For Java based HTM the option for the AgentSpeak layer would be ASTRA language. In fact I would suspect, a HTM based perception-> belief layer alone for that java based approach to BDI, might be a clever way to reach out to a wider audience.

Note, when I have on another thread asked about how agent based approaches might be weaved into HTM, as a means to tackle distributed HTM. Many responses jump straight to Erlang (or for some reason FPGA) rather than entertain python based agency such as Thespian and despite the maturity of the Python based HTM and Thespian frameworks. No matter, for nutters that want to code up HTM+Agents in Erlang, there was a hack of BDI based agency in Erlang as well, though not mature. I say nutters because I have played a little with eJason myself :sunglasses: :peanuts:

If starting off on a the incorporation of goal driven AI using HTM, would a hybrid be a start? My guess would be the Belief and Intention layers might come from HTM and the Desire level would be coded in an AgentSpeak like language (in Java with ASTRA or in Python with PROFETA or SPADE BDI) until the means to allow for spontaneously defined goals was discovered. As a staring point at least.

Note, you start with goals and may then incorporate emotions or planning. So, much research in and around BDI based AI that might provide a leverage for a hybrid approach to support research ahead of a purely cortical model.

1 Like

In answer to your question about goals, I think (not sure) the paper is saying that at the most abstract level there is a reward signal.

» **Record extracts**:
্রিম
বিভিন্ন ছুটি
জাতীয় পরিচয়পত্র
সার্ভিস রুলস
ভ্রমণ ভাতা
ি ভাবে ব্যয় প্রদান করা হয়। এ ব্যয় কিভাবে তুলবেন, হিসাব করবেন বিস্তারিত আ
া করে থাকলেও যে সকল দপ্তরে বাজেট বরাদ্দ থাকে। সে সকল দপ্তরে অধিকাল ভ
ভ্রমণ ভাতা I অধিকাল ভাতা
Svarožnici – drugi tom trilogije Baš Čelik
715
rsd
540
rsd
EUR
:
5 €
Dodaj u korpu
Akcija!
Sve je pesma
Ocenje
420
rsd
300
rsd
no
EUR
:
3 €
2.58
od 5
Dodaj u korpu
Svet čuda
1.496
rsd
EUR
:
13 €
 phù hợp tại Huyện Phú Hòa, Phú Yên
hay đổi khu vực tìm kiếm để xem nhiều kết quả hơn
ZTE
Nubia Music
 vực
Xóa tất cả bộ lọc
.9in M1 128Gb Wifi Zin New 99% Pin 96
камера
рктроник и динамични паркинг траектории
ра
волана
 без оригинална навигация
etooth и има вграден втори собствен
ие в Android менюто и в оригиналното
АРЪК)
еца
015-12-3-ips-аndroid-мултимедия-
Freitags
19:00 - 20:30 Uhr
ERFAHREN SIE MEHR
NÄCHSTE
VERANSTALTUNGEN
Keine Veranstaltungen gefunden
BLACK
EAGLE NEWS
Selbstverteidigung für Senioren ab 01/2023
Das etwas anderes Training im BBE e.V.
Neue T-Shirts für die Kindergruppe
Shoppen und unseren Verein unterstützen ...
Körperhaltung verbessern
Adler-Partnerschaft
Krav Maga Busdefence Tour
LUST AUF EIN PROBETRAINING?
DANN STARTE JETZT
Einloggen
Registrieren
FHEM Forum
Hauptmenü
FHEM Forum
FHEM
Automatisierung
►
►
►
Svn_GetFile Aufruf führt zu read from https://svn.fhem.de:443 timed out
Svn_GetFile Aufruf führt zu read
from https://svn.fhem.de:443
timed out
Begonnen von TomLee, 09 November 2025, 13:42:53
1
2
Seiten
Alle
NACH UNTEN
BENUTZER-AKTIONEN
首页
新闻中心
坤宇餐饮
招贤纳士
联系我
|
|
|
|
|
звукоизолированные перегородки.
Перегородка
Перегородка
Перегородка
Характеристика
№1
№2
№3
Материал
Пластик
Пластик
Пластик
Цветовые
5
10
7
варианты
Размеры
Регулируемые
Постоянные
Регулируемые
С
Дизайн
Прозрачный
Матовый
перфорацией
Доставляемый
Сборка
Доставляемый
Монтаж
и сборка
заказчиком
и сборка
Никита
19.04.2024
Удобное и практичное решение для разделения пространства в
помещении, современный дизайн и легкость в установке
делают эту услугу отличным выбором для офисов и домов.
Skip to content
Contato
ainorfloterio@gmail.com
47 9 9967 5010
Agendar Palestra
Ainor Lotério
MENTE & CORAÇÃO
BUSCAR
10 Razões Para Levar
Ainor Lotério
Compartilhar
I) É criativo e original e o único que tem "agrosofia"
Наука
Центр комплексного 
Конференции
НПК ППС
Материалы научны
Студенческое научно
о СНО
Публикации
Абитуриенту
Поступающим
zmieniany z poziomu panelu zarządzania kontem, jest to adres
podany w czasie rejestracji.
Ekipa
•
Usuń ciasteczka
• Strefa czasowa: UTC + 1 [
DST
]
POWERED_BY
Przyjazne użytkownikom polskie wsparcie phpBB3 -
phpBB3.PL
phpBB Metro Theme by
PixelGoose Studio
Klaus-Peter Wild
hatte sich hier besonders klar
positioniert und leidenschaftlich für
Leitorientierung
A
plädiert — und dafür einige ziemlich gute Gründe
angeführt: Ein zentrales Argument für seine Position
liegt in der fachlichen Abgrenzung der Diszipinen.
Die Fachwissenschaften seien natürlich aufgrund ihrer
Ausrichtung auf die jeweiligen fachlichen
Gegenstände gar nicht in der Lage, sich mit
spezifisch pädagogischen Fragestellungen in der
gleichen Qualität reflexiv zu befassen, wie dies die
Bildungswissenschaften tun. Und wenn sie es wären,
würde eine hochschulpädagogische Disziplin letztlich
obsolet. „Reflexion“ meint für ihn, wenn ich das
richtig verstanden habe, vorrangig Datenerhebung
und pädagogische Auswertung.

» **Problems and tasks**:
A. List every Python-based agent framework or BDI tool that the forum post names.
B. Answer these questions from the forum post, one per line:
(i) Which language does it give as the option for the AgentSpeak layer in Java-based HTM?
(ii) To which language do many responses jump straight when agent-based distributed HTM comes up?
(iii) According to the last paragraph, what is at the most abstract level?
C. Swap "hybrid" for "combination" in the forum post, starting with "If starting off" and going on through "point at least.", and write out that part again.

» **Answers by item number**:
A. Thespian, PROFETA, SPADE BDI

B.
(i) ASTRA
(ii) Erlang
(iii) A reward signal

C.
If starting off on a the incorporation of goal driven AI using HTM, would a combination be a start? My guess would be the Belief and Intention layers might come from HTM and the Desire level would be coded in an AgentSpeak like language (in Java with ASTRA or in Python with PROFETA or SPADE BDI) until the means to allow for spontaneously defined goals was discovered. As a staring point at least.